--- Source extract ---
A guide to Managing the First Fallacy of Distributed Computing

Unreliable Networks
The Impact of Network Failures
Coding for Fault Tolerance and Resilience
- Patterns for Transitory Outages
  - Retries
  - Last Known Good Version
- Patterns for sustained outages
  - Bulkheads
  - Circuit Breakers
Conclusion

Distributed computing is a complex field with numerous challenges, and understanding the fallacies associated with it is crucial for building robust and reliable distributed systems. Here are eight fallacies of distributed computing and their significance:

The Network Is Reliable: Assuming that network connections are always available and reliable can lead to system failures when network outages occur, even when the network outages are transitory. It’s essential to design systems that can gracefully handle network failures through redundancy and fault tolerance mechanisms.
Latency Is Zero: Overestimating the speed of communication between distributed components can result in slow and unresponsive systems. Acknowledging network latency and optimizing for it is vital for delivering efficient user experiences.
Bandwidth Is Infinite: Believing that network bandwidth is unlimited can lead to overloading the network and causing congestion. Efficient data transmission and bandwidth management are crucial to avoid performance bottlenecks.
The Network Is Secure: Assuming that the network is inherently secure can result in vulnerabilities and data breaches. Implementing strong security measures, including encryption and authentication, is necessary to protect sensitive information in distributed systems.
Topology Doesn’t Change: Networks evolve, and assuming a static topology can lead to configuration errors and system instability. Systems should be designed to adapt to changing network conditions and configurations.
There Is One Administrator: Believing that a single administrator controls the entire distributed system can lead to coordination issues and conflicts. In reality, distributed systems often involve multiple administrators, and clear governance and coordination mechanisms are needed.
Transport Cost Is Zero: Neglecting the cost associated with data transfer can lead to inefficient resource utilization and increased operational expenses. Optimizing data transfer and considering the associated costs are essential for cost-effective distributed computing.
The Network Is Homogeneous: Assuming that all network components and nodes have the same characteristics can result in compatibility issues and performance disparities. Systems should be designed to handle heterogeneity and accommodate various types of devices and platforms.

Understanding these fallacies is critical because they underscore the challenges and complexities of distributed computing. Failure to account for these fallacies can lead to system failures, security breaches, and increased operational costs. Building reliable, efficient, and secure distributed systems requires a deep understanding of these fallacies and the implementation of appropriate software design and architecture, and IT operational strategies to address them.

Unreliable Networks

In this blog post, we will look at the first fallacy, its impact on microservices architecture and how to circumvent this limitation. Let’s say we’re using spring-boot to write our microservice and it uses MongoDB as the backend which is deployed as a StatefulSet in Kubernetes. and were running this on EKS. You might also question that it is your cloud provider’s job to give us a reliable network and that we’re paying them for high availability. While the expectation might not be wrong, unfortunately, it doesn’t always work as expected when you rent hardware over the cloud. Let’s say your cloud provider promises 99.99% availability, which is impressive right? No, it ain’t! and I’ll explain how. 99.99% availability could lead to

Every one request in 10,000 requests failing
Every 10 requests in 1,00,000 requests failing

Now you might say that my system doesn’t get that kind of traffic! Fair enough, but this is availability data of the cloud provider, not your instances of service, which means, that if that cloud is getting a billion network requests within its network 1,00,000 will fail! And to make things more complex you can’t expect them to distribute these failures across all accounts using their hardware, you might get hit by any number of those failures depending on your luck. The question here is, do you want to run a business just on the chance of these outages not hitting you? I hope not! So here’s the fundamental description of the first (and most critical) fallacy of distributed computing.
--- Extracted information ---
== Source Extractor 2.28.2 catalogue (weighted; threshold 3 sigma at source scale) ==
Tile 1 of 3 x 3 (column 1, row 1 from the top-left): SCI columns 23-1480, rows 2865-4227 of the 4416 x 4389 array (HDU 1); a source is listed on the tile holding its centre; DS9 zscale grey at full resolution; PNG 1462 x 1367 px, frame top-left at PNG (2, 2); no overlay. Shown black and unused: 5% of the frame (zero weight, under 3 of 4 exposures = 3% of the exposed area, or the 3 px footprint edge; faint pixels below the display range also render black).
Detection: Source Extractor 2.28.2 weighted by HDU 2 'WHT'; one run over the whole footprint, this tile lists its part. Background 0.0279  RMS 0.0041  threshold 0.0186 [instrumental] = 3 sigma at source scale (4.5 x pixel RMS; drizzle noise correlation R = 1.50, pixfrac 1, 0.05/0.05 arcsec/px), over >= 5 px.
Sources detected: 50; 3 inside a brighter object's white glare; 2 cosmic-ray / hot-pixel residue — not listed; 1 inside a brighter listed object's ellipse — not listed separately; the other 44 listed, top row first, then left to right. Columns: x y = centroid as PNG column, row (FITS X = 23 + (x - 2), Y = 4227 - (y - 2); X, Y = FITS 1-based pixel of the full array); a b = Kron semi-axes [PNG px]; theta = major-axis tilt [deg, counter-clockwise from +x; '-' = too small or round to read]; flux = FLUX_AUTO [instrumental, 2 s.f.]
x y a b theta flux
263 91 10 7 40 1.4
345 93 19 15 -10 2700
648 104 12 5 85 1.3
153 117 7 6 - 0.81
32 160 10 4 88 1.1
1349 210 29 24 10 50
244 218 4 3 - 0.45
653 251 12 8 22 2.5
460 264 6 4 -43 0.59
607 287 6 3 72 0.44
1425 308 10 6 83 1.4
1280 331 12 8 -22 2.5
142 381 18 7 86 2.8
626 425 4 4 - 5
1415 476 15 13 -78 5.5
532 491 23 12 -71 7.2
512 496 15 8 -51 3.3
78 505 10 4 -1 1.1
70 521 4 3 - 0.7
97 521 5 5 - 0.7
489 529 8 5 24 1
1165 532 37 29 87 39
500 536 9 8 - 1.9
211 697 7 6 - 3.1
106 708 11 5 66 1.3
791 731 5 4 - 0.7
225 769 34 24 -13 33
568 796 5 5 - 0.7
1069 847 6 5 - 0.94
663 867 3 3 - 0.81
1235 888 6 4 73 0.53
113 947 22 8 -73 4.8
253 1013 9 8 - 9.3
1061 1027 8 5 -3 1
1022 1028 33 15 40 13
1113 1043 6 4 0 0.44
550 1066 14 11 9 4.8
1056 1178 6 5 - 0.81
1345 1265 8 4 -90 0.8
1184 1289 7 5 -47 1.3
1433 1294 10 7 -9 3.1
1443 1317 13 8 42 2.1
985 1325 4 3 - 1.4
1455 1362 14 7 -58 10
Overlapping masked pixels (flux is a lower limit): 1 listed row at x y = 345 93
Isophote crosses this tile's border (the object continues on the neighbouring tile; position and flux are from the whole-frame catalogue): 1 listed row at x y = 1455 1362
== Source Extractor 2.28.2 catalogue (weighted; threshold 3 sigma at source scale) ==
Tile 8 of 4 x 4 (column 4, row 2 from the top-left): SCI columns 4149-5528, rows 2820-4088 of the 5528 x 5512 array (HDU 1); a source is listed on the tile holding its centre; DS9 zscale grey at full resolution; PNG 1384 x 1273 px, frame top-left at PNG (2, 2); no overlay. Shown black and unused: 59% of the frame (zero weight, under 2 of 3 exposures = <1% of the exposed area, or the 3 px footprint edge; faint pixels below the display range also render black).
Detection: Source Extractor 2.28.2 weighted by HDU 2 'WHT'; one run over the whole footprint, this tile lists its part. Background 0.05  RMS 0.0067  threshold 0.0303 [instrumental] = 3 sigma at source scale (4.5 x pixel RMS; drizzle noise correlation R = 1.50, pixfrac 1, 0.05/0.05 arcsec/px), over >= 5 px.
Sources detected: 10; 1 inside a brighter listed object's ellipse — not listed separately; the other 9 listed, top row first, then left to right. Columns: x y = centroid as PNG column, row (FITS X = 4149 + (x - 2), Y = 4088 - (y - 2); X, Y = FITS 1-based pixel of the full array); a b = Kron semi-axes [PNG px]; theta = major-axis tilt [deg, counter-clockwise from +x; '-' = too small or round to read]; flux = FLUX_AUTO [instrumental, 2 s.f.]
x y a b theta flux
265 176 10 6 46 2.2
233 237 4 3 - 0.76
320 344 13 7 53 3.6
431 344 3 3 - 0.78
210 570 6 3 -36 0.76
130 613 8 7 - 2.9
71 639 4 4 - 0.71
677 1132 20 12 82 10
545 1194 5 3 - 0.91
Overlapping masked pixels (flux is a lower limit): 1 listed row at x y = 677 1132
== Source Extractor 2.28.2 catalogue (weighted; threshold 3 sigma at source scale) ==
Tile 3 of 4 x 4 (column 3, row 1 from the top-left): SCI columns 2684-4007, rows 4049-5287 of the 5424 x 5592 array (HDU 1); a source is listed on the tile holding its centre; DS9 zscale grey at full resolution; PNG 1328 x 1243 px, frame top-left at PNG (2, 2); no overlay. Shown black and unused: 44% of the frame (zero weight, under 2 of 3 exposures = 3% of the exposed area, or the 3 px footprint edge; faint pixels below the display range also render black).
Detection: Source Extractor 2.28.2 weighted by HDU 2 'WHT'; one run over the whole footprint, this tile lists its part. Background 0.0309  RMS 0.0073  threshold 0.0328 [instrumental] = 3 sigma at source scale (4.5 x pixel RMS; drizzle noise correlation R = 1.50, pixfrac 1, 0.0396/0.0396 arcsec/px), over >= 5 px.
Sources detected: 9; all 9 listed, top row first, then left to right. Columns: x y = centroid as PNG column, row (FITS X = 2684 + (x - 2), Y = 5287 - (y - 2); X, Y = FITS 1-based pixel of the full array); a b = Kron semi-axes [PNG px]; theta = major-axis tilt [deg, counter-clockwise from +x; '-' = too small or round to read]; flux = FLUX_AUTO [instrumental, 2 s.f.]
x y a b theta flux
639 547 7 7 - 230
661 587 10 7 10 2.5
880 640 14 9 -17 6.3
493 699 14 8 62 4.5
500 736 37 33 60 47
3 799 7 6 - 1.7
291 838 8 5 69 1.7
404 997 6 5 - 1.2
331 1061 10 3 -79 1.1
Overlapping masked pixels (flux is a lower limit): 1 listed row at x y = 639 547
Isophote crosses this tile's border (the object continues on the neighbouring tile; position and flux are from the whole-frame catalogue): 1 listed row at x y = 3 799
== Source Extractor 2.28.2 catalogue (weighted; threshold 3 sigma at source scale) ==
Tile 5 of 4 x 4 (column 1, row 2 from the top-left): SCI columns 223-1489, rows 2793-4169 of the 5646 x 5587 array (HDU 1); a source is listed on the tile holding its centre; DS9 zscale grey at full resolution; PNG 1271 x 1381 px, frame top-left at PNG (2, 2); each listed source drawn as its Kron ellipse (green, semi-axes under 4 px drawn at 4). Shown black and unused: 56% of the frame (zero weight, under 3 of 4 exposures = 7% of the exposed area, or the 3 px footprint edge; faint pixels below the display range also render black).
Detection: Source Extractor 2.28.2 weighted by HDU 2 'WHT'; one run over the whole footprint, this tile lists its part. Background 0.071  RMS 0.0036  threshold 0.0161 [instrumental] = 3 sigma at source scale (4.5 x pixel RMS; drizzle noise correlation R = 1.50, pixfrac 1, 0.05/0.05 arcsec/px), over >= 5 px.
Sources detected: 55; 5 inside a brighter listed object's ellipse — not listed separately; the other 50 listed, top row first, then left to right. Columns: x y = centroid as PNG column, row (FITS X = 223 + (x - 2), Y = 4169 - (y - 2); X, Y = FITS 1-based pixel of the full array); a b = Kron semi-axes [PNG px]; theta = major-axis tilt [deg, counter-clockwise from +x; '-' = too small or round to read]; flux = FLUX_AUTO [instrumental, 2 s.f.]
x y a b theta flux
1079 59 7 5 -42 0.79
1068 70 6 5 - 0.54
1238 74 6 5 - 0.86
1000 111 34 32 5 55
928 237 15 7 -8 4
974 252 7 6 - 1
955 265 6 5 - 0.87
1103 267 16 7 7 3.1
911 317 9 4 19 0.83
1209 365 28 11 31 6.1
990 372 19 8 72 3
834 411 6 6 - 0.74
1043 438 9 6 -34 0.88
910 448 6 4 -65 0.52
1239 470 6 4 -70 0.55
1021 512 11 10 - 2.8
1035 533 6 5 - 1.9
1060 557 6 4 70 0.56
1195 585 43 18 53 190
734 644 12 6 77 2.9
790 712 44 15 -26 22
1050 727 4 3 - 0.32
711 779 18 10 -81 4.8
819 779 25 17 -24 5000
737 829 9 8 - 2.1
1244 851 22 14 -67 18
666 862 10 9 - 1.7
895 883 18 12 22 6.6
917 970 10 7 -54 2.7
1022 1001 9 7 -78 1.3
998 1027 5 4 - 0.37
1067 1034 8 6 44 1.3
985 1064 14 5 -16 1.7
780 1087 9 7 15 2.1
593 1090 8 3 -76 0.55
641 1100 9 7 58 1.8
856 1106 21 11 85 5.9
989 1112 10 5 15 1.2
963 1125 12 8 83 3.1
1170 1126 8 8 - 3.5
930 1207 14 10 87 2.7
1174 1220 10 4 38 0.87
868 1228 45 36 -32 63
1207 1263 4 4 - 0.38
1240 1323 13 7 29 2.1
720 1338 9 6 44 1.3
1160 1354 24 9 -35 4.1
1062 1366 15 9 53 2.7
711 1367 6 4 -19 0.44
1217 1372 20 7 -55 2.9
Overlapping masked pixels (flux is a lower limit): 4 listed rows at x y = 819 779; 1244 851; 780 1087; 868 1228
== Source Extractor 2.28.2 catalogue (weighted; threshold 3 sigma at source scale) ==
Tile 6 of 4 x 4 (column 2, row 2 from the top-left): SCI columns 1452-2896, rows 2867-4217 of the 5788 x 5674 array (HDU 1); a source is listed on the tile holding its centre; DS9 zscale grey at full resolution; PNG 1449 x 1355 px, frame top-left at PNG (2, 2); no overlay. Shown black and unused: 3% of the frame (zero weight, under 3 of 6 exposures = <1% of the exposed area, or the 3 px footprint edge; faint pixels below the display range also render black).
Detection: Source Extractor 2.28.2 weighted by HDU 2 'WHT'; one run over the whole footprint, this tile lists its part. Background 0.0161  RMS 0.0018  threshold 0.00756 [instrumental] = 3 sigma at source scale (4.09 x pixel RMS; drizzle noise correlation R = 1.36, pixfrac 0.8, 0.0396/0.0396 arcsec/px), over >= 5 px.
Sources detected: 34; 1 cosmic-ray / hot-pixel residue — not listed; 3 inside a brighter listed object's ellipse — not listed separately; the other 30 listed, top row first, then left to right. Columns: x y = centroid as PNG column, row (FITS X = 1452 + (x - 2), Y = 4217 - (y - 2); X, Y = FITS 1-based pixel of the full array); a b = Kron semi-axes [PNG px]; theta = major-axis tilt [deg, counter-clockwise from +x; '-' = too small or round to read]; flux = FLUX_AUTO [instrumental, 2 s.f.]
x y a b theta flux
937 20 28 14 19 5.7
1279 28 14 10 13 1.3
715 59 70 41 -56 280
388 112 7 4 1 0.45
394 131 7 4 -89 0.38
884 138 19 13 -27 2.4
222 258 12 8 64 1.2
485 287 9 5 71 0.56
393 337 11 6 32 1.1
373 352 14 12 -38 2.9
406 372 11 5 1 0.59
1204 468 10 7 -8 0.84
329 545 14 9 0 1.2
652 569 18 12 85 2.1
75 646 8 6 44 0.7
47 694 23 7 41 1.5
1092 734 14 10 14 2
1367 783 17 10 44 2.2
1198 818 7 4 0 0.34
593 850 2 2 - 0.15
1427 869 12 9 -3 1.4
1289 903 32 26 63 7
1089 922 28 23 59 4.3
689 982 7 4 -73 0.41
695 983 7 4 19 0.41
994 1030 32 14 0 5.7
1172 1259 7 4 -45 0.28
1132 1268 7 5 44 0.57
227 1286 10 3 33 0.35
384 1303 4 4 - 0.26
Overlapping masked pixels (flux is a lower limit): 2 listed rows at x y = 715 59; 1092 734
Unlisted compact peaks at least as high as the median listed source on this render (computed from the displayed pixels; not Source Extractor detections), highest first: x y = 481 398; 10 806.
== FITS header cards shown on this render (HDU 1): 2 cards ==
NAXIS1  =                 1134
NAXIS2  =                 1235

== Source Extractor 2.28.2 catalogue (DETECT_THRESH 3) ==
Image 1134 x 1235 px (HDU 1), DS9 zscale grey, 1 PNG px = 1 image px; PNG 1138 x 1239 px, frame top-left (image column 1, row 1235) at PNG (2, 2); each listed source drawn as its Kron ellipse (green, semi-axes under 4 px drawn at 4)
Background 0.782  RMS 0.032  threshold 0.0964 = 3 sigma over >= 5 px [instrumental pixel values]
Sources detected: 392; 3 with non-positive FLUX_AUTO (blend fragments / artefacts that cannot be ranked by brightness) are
---
Brief:
Please render this sentence from the distributed computing guide into Spanish: "Understanding these fallacies is critical because they underscore the challenges and complexities of distributed computing." These entries were taken from a different source.

Response to the exercise:
Comprender estas falacias es fundamental porque ponen de relieve los desafíos y las complejidades de la computación distribuida.